---------- Texto
Griffes, lector de Coleridge

por Consuelo Elizalde

 

En 1916, el compositor norteamericano Charles Griffes orquestó “The Pleasure Dome of Kubla Khan” (“La cúpula de placer de Kubla Khan”), una obra para piano que había escrito en 1912 y que había basado en “Kubla Kahan”, el célebre poema de Samuel Coleridge. En el poema, Coleridge relata un sueño: Kubla Khan, un emperador mongol del siglo XIII, desea construir un palacio rodeado por altos muros en una región boscosa por la que corre un río sagrado en medio de una exuberante vegetación. En el sueño, Coleridge oye una música que construye el palacio, como en aquel mito griego en el que Anfión utiliza la música para edificar la ciudad de Tebas. El poeta se vale de los abundantes recursos expresivos del Romanticismo para relatar su sueño. Así lo cuenta Borges, en el ensayo “El sueño de Coleridge”, de Otras Inquisiciones:

 

El fragmento lírico Kubla Khan (cincuenta y tantos versos rimados e irregulares de prosodia exquisita) fue soñado por el poeta inglés Samuel Taylor Coleridge, en uno de los días del verano de 1797. Coleridge escribe que se había retirado a una granja en el confín de Exmoor; una indisposición lo obligó a tomar un hipnótico; el sueño lo venció momentos después de la lectura de un pasaje de Purchas, que refiere la edificación de un palacio por Kublai Khan, el emperador cuya fama occidental labró Marco Polo. En el sueño de Coleridge, el texto casualmente leído procedió a germinar y a multiplicarse; el hombre que dormía intuyó una serie de imágenes visuales y, simplemente, de palabras que las manifestaban; al cabo de unas horas se despertó, con la certidumbre de haber compuesto, o recibido, un poema de unos trescientos versos. Los recordaba con singular claridad y pudo transcribir el fragmento que perdura en sus obras. Una visita inesperada lo interrumpió y le fue imposible, después, recordar el resto. “Descubrí, con no pequeña sorpresa y mortificación –cuenta Coleridge–, que si bien retenía de un modo vago la forma general de la visión, todo lo demás, salvo unas ocho o diez líneas sueltas, había desaparecido como las imágenes en la superficie de un río en el que se arroja una piedra, pero, ay de mí, sin la ulterior restauración de estas últimas”. Swinburne sintió que lo rescatado era el más alto ejemplo de la música del inglés y que el hombre capaz de analizarlo podría (la metáfora es de Jahn Keats) destejer un arco iris. 

 

            Ahora bien, ¿cómo representa Griffes la esencia de uno de los poemas más geniales de la literatura en lengua inglesa? En esta transposición que es “The Pleasure Dome of Kubla Khan” entran en contacto dos lenguajes, el verbal y el musical, y entre las herramientas que todo compositor tiene disponibles para realizar una traducción como esta, para Griffes hay una en particular que termina de darle vida a las imágenes del poema: la orquestación, que Alan Belkin definió como el arte de componer con timbres. Este arte implica adaptar o componer una obra para orquesta teniendo en cuenta no sólo los timbres individuales de cada instrumento, sino también sus infinitas combinaciones.
--------------------
• **Consignas del ejercicio**:
- 1) Transcribe del texto sobre Griffes y Coleridge el tramo que va desde "Ahora bien, ¿cómo" hasta "sus infinitas combinaciones.".
- 2) Según el texto sobre Griffes y Coleridge, ¿cómo definió Alan Belkin la orquestación?
---------- Material presentado
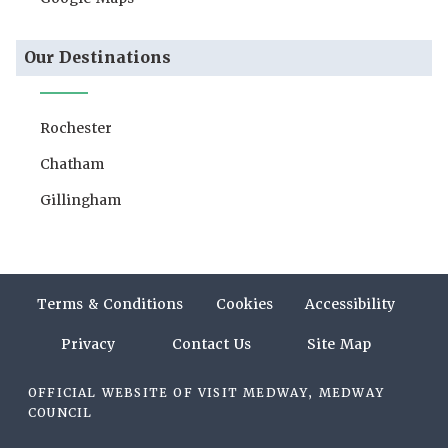
Our Destinations
Rochester
Chatham
Gillingham
Terms & Conditions
Cookies
Accessibility
Privacy
Contact Us
Site Map
OFFICIAL WEBSITE OF VISIT MEDWAY, MEDWAY
COUNCIL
--------------------
• **Respuestas escritas**:
- 1)
Ahora bien, ¿cómo representa Griffes la esencia de uno de los poemas más geniales de la literatura en lengua inglesa? En esta transposición que es “The Pleasure Dome of Kubla Khan” entran en contacto dos lenguajes, el verbal y el musical, y entre las herramientas que todo compositor tiene disponibles para realizar una traducción como esta, para Griffes hay una en particular que termina de darle vida a las imágenes del poema: la orquestación, que Alan Belkin definió como el arte de componer con timbres. Este arte implica adaptar o componer una obra para orquesta teniendo en cuenta no sólo los timbres individuales de cada instrumento, sino también sus infinitas combinaciones.

- 2) Como el arte de componer con timbres.